Source records:

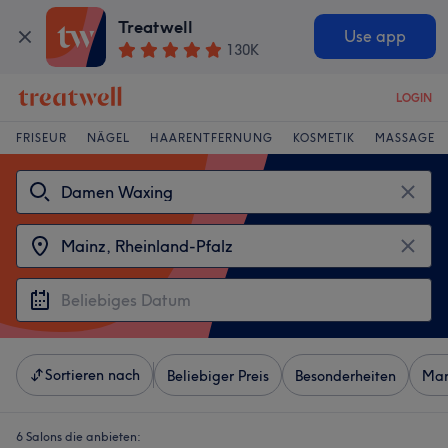
Treatwell
Use app
130K
LOGIN
FRISEUR
NÄGEL
HAARENTFERNUNG
KOSMETIK
MASSAGE
Sortieren nach
Beliebiger Preis
Besonderheiten
Mar
6 Salons die anbieten:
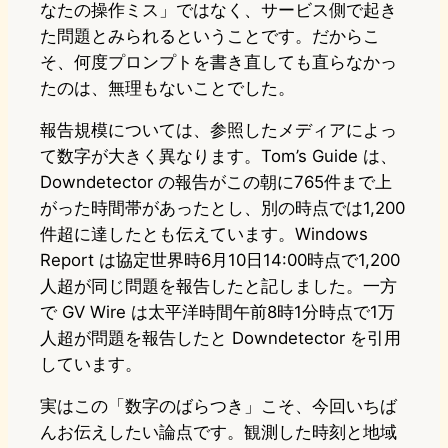
なたの操作ミス」ではなく、サービス側で起き
た問題とみられるということです。だからこ
そ、何度プロンプトを書き直しても直らなかっ
たのは、無理もないことでした。
報告規模については、参照したメディアによっ
て数字が大きく異なります。Tom’s Guide は、
Downdetector の報告がこの朝に765件まで上
がった時間帯があったとし、別の時点では1,200
件超に達したとも伝えています。Windows
Report は協定世界時6月10日14:00時点で1,200
人超が同じ問題を報告したと記しました。一方
で GV Wire は太平洋時間午前8時1分時点で1万
人超が問題を報告したと Downdetector を引用
しています。
実はこの「数字のばらつき」こそ、今回いちば
んお伝えしたい論点です。観測した時刻と地域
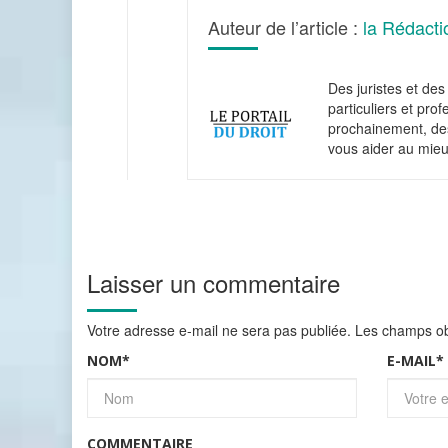
Auteur de l’article :
la Rédacti
Des juristes et des 
particuliers et pro
prochainement, des
vous aider au mieu
Laisser un commentaire
Votre adresse e-mail ne sera pas publiée.
Les champs obl
NOM
*
E-MAIL
*
COMMENTAIRE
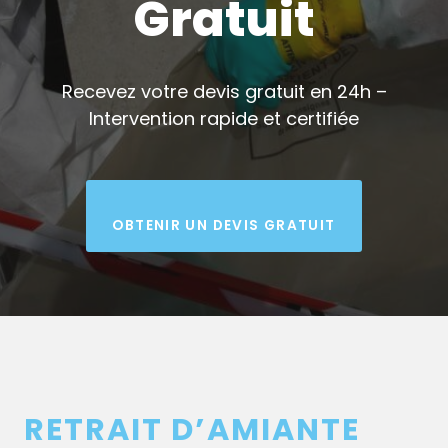
Gratuit
Recevez votre devis gratuit en 24h –
Intervention rapide et certifiée
OBTENIR UN DEVIS GRATUIT
RETRAIT D’AMIANTE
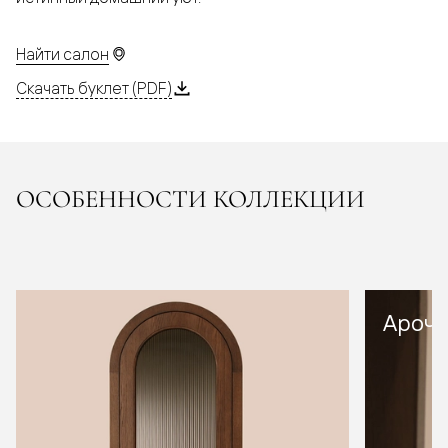
Найти салон
Скачать буклет (PDF)
ОСОБЕННОСТИ КОЛЛЕКЦИИ
Арочн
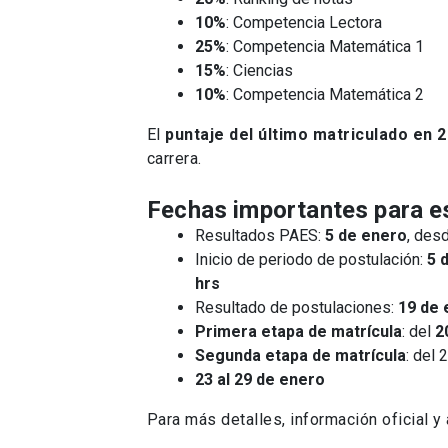
10%
: Competencia Lectora
25%
: Competencia Matemática 1
15%
: Ciencias
10%
: Competencia Matemática 2
El
puntaje del último matriculado en 
carrera.
Fechas importantes para e
Resultados PAES:
5 de enero
, des
Inicio de periodo de postulación:
5 
hrs
Resultado de postulaciones:
19 de 
Primera etapa de matrícula
: del
2
Segunda etapa de matrícula
: del 
23 al 29 de enero
Para más detalles, información oficial y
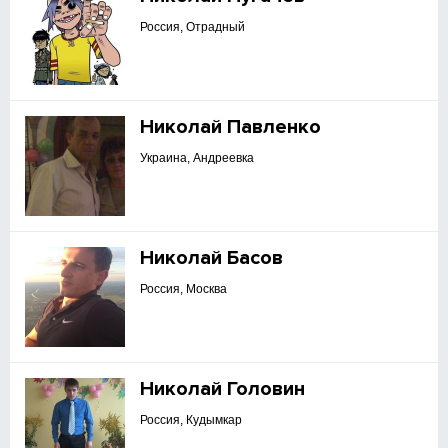
Россия, Отрадный
Николай Павленко
Украина, Андреевка
Николай Басов
Россия, Москва
Николай Головин
Россия, Кудымкар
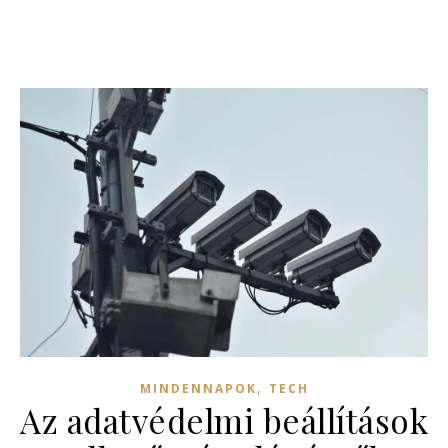
,
MINDENNAPOK
TECH
Az adatvédelmi beállítások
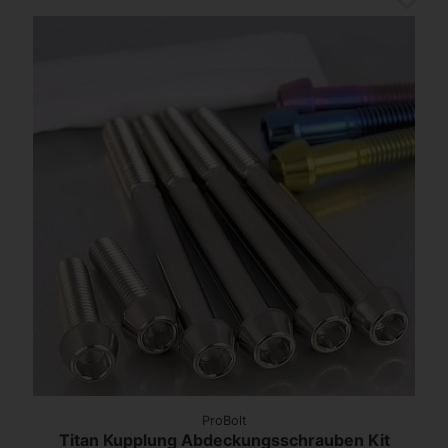
ProBolt
Titan Kupplung Abdeckungsschrauben Kit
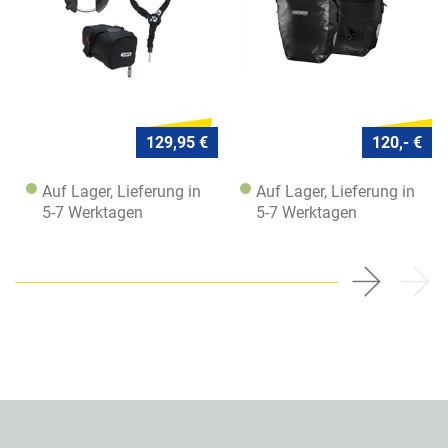
129,95 €
120,- €
Auf Lager, Lieferung in
Auf Lager, Lieferung in
5-7 Werktagen
5-7 Werktagen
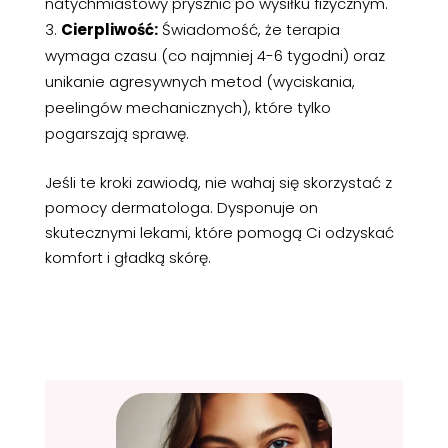
natychmiastowy prysznic po wysiłku fizycznym.
Cierpliwość:
Świadomość, że terapia
wymaga czasu (co najmniej 4-6 tygodni) oraz
unikanie agresywnych metod (wyciskania,
peelingów mechanicznych), które tylko
pogarszają sprawę.
Jeśli te kroki zawiodą, nie wahaj się skorzystać z
pomocy dermatologa. Dysponuje on
skutecznymi lekami, które pomogą Ci odzyskać
komfort i gładką skórę.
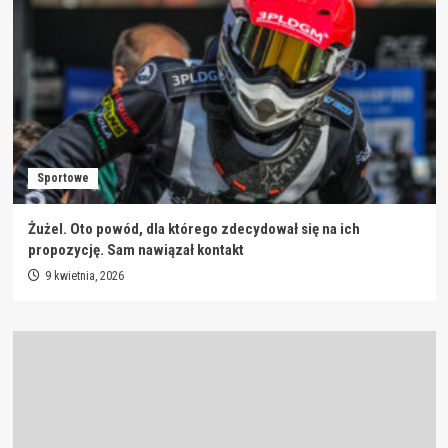
Sportowe
Żużel. Oto powód, dla którego zdecydował się na ich
propozycję. Sam nawiązał kontakt
9 kwietnia, 2026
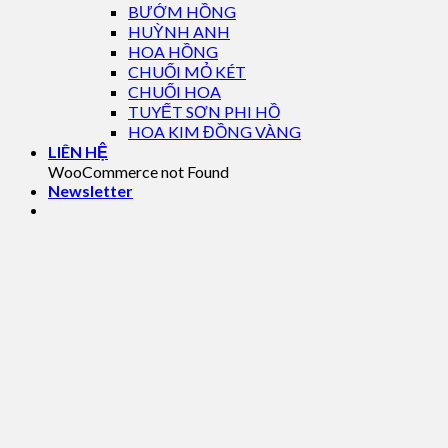
BƯỚM HỒNG
HUỲNH ANH
HOA HỒNG
CHUỐI MỎ KÉT
CHUỐI HOA
TUYẾT SƠN PHI HỒ
HOA KIM ĐỒNG VÀNG
LIÊN HỆ
WooCommerce not Found
Newsletter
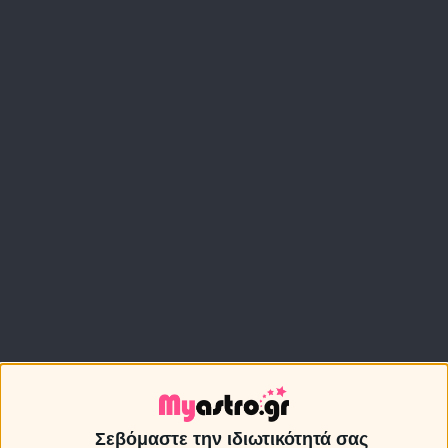
Σεβόμαστε την ιδιωτικότητά σας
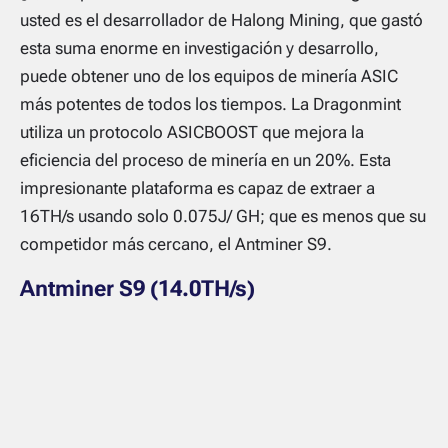
usted es el desarrollador de Halong Mining, que gastó
esta suma enorme en investigación y desarrollo,
puede obtener uno de los equipos de minería ASIC
más potentes de todos los tiempos. La Dragonmint
utiliza un protocolo ASICBOOST que mejora la
eficiencia del proceso de minería en un 20%. Esta
impresionante plataforma es capaz de extraer a
16TH/s usando solo 0.075J/ GH; que es menos que su
competidor más cercano, el Antminer S9.
Antminer S9 (14.0TH/s)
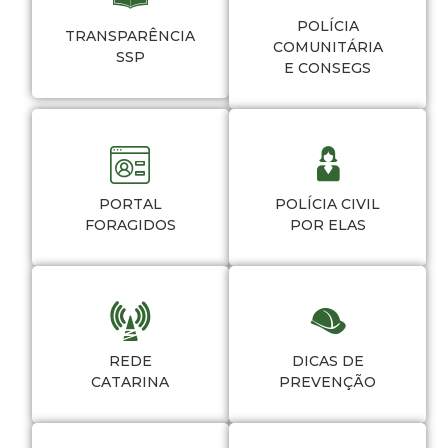
POLÍCIA
TRANSPARÊNCIA
COMUNITÁRIA
SSP
E CONSEGS
PORTAL
POLÍCIA CIVIL
FORAGIDOS
POR ELAS
REDE
DICAS DE
CATARINA
PREVENÇÃO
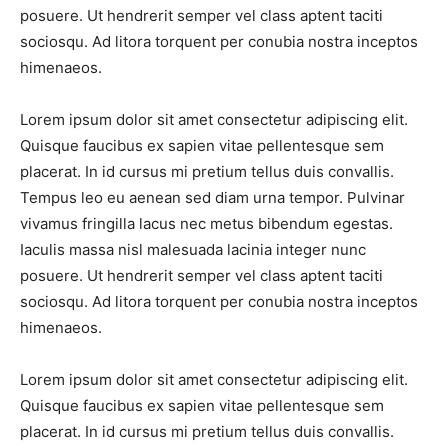
posuere. Ut hendrerit semper vel class aptent taciti
sociosqu. Ad litora torquent per conubia nostra inceptos
himenaeos.
Lorem ipsum dolor sit amet consectetur adipiscing elit.
Quisque faucibus ex sapien vitae pellentesque sem
placerat. In id cursus mi pretium tellus duis convallis.
Tempus leo eu aenean sed diam urna tempor. Pulvinar
vivamus fringilla lacus nec metus bibendum egestas.
Iaculis massa nisl malesuada lacinia integer nunc
posuere. Ut hendrerit semper vel class aptent taciti
sociosqu. Ad litora torquent per conubia nostra inceptos
himenaeos.
Lorem ipsum dolor sit amet consectetur adipiscing elit.
Quisque faucibus ex sapien vitae pellentesque sem
placerat. In id cursus mi pretium tellus duis convallis.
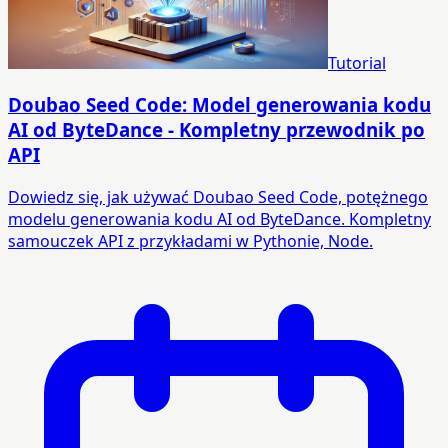
Tutorial
Doubao Seed Code: Model generowania kodu
AI od ByteDance - Kompletny przewodnik po
API
Dowiedz się, jak używać Doubao Seed Code, potężnego
modelu generowania kodu AI od ByteDance. Kompletny
samouczek API z przykładami w Pythonie, Node.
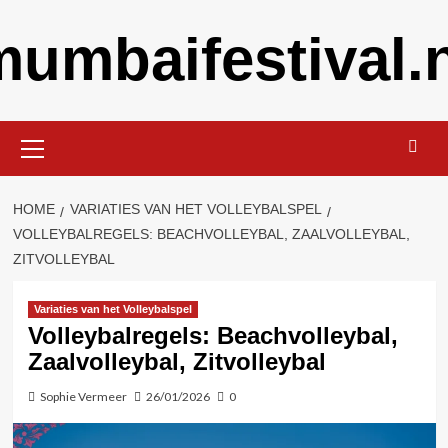
Skip
mumbaifestival.n
to
content
Primary
Menu
HOME
VARIATIES VAN HET VOLLEYBALSPEL
VOLLEYBALREGELS: BEACHVOLLEYBAL, ZAALVOLLEYBAL,
ZITVOLLEYBAL
Variaties van het Volleybalspel
Volleybalregels: Beachvolleybal,
Zaalvolleybal, Zitvolleybal
Sophie Vermeer
26/01/2026
0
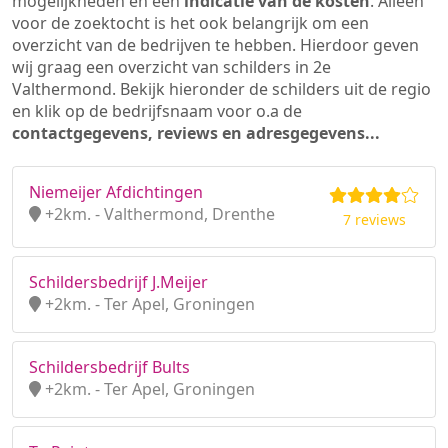
mogelijkheden en een
indicatie van de kosten
. Alleen
voor de zoektocht is het ook belangrijk om een
overzicht van de bedrijven te hebben. Hierdoor geven
wij graag een overzicht van schilders in 2e
Valthermond. Bekijk hieronder de schilders uit de regio
en klik op de bedrijfsnaam voor o.a de
contactgegevens, reviews en adresgegevens...
Niemeijer Afdichtingen
+2km. - Valthermond, Drenthe
7 reviews
Schildersbedrijf J.Meijer
+2km. - Ter Apel, Groningen
Schildersbedrijf Bults
+2km. - Ter Apel, Groningen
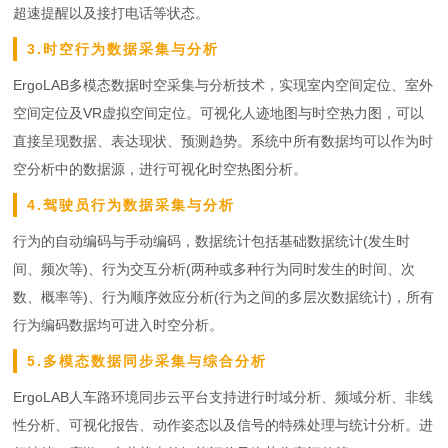
超速提醒以及接打电话等状态。
3.时空行为数据采集与分析
ErgoLAB多模态数据时空采集与分析技术，实现室内空间定位、室外
空间定位及VR虚拟空间定位。可视化人迹地图与时空热力图，可以
直接呈现数据、表达现状、预测趋势。系统中所有数据均可以作为时
空分析中的数据源，进行可视化时空热图分析。
4.驾驶员行为数据采集与分析
行为的自动编码与手动编码，数据统计包括基础数据统计(发生时
间、频次等)、行为交互分析(两种或多种行为同时发生的时间、次
数、概率等)、行为顺序效应分析(行为之间的多层次数据统计)，所有
行为编码数据均可进入时空分析。
5.多模态数据同步采集与综合分析
ErgoLAB人车路环境同步云平台支持进行时域分析、频域分析、非线
性分析、可视化报告、动作姿态以及信号的特殊处理与统计分析。进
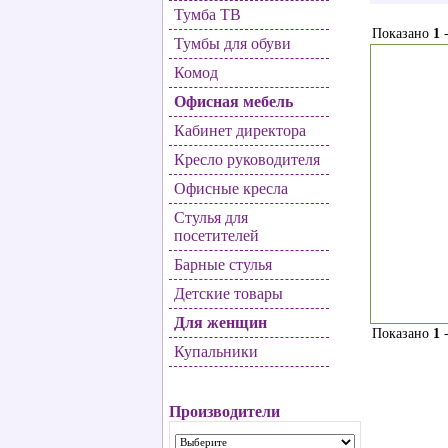
Тумба ТВ
Показано
1
Тумбы для обуви
Комод
Офисная мебель
Кабинет директора
Кресло руководителя
Офисные кресла
Стулья для
посетителей
Барные стулья
Детские товары
Для женщин
Показано
1
Купальники
Производители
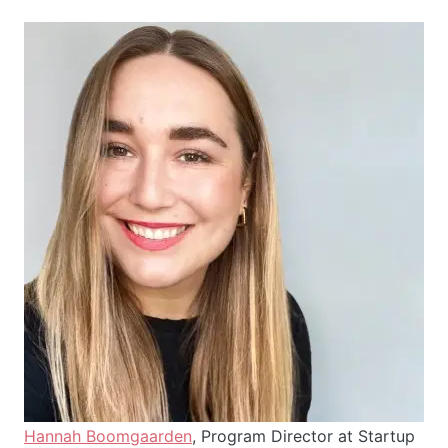
Hannah Boomgaarden
, Program Director at Startup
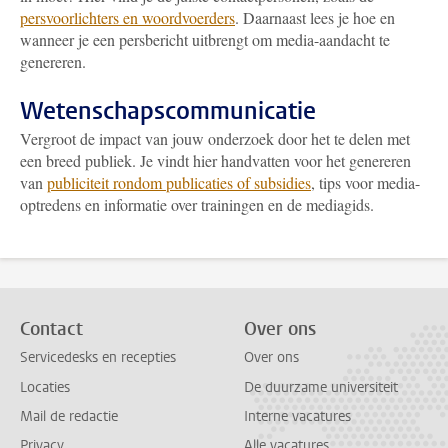
persvoorlichters en woordvoerders
. Daarnaast lees je hoe en
wanneer je een persbericht uitbrengt om media-aandacht te
genereren.
Wetenschapscommunicatie
Vergroot de impact van jouw onderzoek door het te delen met
een breed publiek. Je vindt hier handvatten voor het genereren
van
publiciteit rondom publicaties of subsidies
, tips voor media-
optredens en informatie over trainingen en de mediagids.
Contact
Over ons
Servicedesks en recepties
Over ons
Locaties
De duurzame universiteit
Mail de redactie
Interne vacatures
Privacy
Alle vacatures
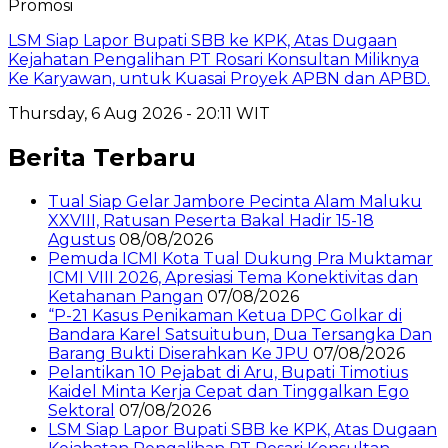
Promosi
LSM Siap Lapor Bupati SBB ke KPK, Atas Dugaan
Kejahatan Pengalihan PT Rosari Konsultan Miliknya
Ke Karyawan, untuk Kuasai Proyek APBN dan APBD.
Thursday, 6 Aug 2026 - 20:11 WIT
Berita Terbaru
Tual Siap Gelar Jambore Pecinta Alam Maluku
XXVIII, Ratusan Peserta Bakal Hadir 15-18
Agustus
08/08/2026
Pemuda ICMI Kota Tual Dukung Pra Muktamar
ICMI VIII 2026, Apresiasi Tema Konektivitas dan
Ketahanan Pangan
07/08/2026
“P-21 Kasus Penikaman Ketua DPC Golkar di
Bandara Karel Satsuitubun, Dua Tersangka Dan
Barang Bukti Diserahkan Ke JPU
07/08/2026
Pelantikan 10 Pejabat di Aru, Bupati Timotius
Kaidel Minta Kerja Cepat dan Tinggalkan Ego
Sektoral
07/08/2026
LSM Siap Lapor Bupati SBB ke KPK, Atas Dugaan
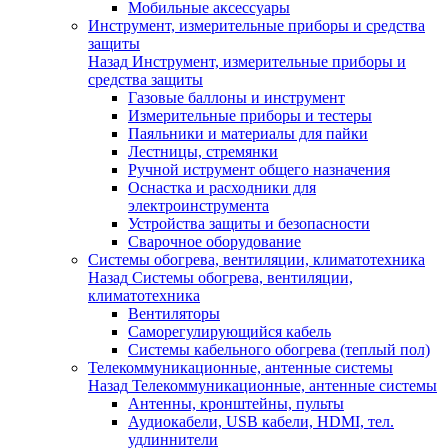
Мобильные аксессуары
Инструмент, измерительные приборы и средства
защиты
Назад
Инструмент, измерительные приборы и
средства защиты
Газовые баллоны и инструмент
Измерительные приборы и тестеры
Паяльники и материалы для пайки
Лестницы, стремянки
Ручной иструмент общего назначения
Оснастка и расходники для
электроинструмента
Устройства защиты и безопасности
Сварочное оборудование
Системы обогрева, вентиляции, климатотехника
Назад
Системы обогрева, вентиляции,
климатотехника
Вентиляторы
Саморегулирующийся кабель
Системы кабельного обогрева (теплый пол)
Телекоммуникационные, антенные системы
Назад
Телекоммуникационные, антенные системы
Антенны, кронштейны, пульты
Аудиокабели, USB кабели, HDMI, тел.
удлиннители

Work item — Print an exact copy of the lines above, from the one containing "Zaalvolleybal, Zitvolleybal" through the one containing "性分析、可视化报告、动作姿态以及信号的特殊处理与统计分析。进", and leave out the pictures.

Problem solution —
Zaalvolleybal, Zitvolleybal
Sophie Vermeer
26/01/2026
0
mogelijkheden en een
indicatie van de kosten
. Alleen
voor de zoektocht is het ook belangrijk om een
overzicht van de bedrijven te hebben. Hierdoor geven
wij graag een overzicht van schilders in 2e
Valthermond. Bekijk hieronder de schilders uit de regio
en klik op de bedrijfsnaam voor o.a de
contactgegevens, reviews en adresgegevens...
Niemeijer Afdichtingen
+2km. - Valthermond, Drenthe
7 reviews
Schildersbedrijf J.Meijer
+2km. - Ter Apel, Groningen
Schildersbedrijf Bults
+2km. - Ter Apel, Groningen
超速提醒以及接打电话等状态。
3.时空行为数据采集与分析
ErgoLAB多模态数据时空采集与分析技术，实现室内空间定位、室外
空间定位及VR虚拟空间定位。可视化人迹地图与时空热力图，可以
直接呈现数据、表达现状、预测趋势。系统中所有数据均可以作为时
空分析中的数据源，进行可视化时空热图分析。
4.驾驶员行为数据采集与分析
行为的自动编码与手动编码，数据统计包括基础数据统计(发生时
间、频次等)、行为交互分析(两种或多种行为同时发生的时间、次
数、概率等)、行为顺序效应分析(行为之间的多层次数据统计)，所有
行为编码数据均可进入时空分析。
5.多模态数据同步采集与综合分析
ErgoLAB人车路环境同步云平台支持进行时域分析、频域分析、非线
性分析、可视化报告、动作姿态以及信号的特殊处理与统计分析。进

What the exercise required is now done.